▸ **DESCRIPTION OF THE TASK**
All records below must be retyped exactly.

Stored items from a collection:
=-=-=

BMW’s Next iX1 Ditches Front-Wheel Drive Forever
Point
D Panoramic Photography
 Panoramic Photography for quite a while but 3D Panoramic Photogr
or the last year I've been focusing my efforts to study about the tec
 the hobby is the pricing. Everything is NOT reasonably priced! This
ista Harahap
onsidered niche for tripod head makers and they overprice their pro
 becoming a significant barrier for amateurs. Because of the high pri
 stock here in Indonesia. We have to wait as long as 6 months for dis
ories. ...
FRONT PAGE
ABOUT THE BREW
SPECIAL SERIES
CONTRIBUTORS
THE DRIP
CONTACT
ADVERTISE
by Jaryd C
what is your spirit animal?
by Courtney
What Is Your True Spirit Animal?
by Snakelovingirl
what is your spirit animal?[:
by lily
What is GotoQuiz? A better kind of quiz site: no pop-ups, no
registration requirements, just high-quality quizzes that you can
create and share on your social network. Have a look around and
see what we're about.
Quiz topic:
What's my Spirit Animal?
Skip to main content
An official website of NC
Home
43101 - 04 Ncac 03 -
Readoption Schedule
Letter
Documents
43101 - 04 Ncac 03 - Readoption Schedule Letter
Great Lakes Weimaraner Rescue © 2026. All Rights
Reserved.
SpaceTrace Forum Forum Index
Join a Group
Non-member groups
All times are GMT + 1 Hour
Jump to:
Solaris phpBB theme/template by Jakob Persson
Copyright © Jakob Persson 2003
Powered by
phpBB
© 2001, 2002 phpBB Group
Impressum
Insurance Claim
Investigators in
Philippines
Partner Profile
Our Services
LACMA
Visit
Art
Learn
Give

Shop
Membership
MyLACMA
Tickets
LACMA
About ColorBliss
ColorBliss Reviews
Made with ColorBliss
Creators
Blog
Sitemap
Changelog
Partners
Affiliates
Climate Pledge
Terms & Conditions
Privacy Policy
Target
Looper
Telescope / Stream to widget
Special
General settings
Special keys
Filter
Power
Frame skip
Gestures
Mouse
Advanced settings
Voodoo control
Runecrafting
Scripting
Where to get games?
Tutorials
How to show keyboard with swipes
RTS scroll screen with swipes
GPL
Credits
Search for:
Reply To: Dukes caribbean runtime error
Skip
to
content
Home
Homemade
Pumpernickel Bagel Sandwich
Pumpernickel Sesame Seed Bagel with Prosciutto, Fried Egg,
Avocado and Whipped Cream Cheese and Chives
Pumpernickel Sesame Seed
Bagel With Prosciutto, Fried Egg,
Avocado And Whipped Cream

=-=-=

▸ **ANSWER BOX**
BMW’s Next iX1 Ditches Front-Wheel Drive Forever
Point
D Panoramic Photography
 Panoramic Photography for quite a while but 3D Panoramic Photogr
or the last year I've been focusing my efforts to study about the tec
 the hobby is the pricing. Everything is NOT reasonably priced! This
ista Harahap
onsidered niche for tripod head makers and they overprice their pro
 becoming a significant barrier for amateurs. Because of the high pri
 stock here in Indonesia. We have to wait as long as 6 months for dis
ories. ...
FRONT PAGE
ABOUT THE BREW
SPECIAL SERIES
CONTRIBUTORS
THE DRIP
CONTACT
ADVERTISE
by Jaryd C
what is your spirit animal?
by Courtney
What Is Your True Spirit Animal?
by Snakelovingirl
what is your spirit animal?[:
by lily
What is GotoQuiz? A better kind of quiz site: no pop-ups, no
registration requirements, just high-quality quizzes that you can
create and share on your social network. Have a look around and
see what we're about.
Quiz topic:
What's my Spirit Animal?
Skip to main content
An official website of NC
Home
43101 - 04 Ncac 03 -
Readoption Schedule
Letter
Documents
43101 - 04 Ncac 03 - Readoption Schedule Letter
Great Lakes Weimaraner Rescue © 2026. All Rights
Reserved.
SpaceTrace Forum Forum Index
Join a Group
Non-member groups
All times are GMT + 1 Hour
Jump to:
Solaris phpBB theme/template by Jakob Persson
Copyright © Jakob Persson 2003
Powered by
phpBB
© 2001, 2002 phpBB Group
Impressum
Insurance Claim
Investigators in
Philippines
Partner Profile
Our Services
LACMA
Visit
Art
Learn
Give

Shop
Membership
MyLACMA
Tickets
LACMA
About ColorBliss
ColorBliss Reviews
Made with ColorBliss
Creators
Blog
Sitemap
Changelog
Partners
Affiliates
Climate Pledge
Terms & Conditions
Privacy Policy
Target
Looper
Telescope / Stream to widget
Special
General settings
Special keys
Filter
Power
Frame skip
Gestures
Mouse
Advanced settings
Voodoo control
Runecrafting
Scripting
Where to get games?
Tutorials
How to show keyboard with swipes
RTS scroll screen with swipes
GPL
Credits
Search for:
Reply To: Dukes caribbean runtime error
Skip
to
content
Home
Homemade
Pumpernickel Bagel Sandwich
Pumpernickel Sesame Seed Bagel with Prosciutto, Fried Egg,
Avocado and Whipped Cream Cheese and Chives
Pumpernickel Sesame Seed
Bagel With Prosciutto, Fried Egg,
Avocado And Whipped Cream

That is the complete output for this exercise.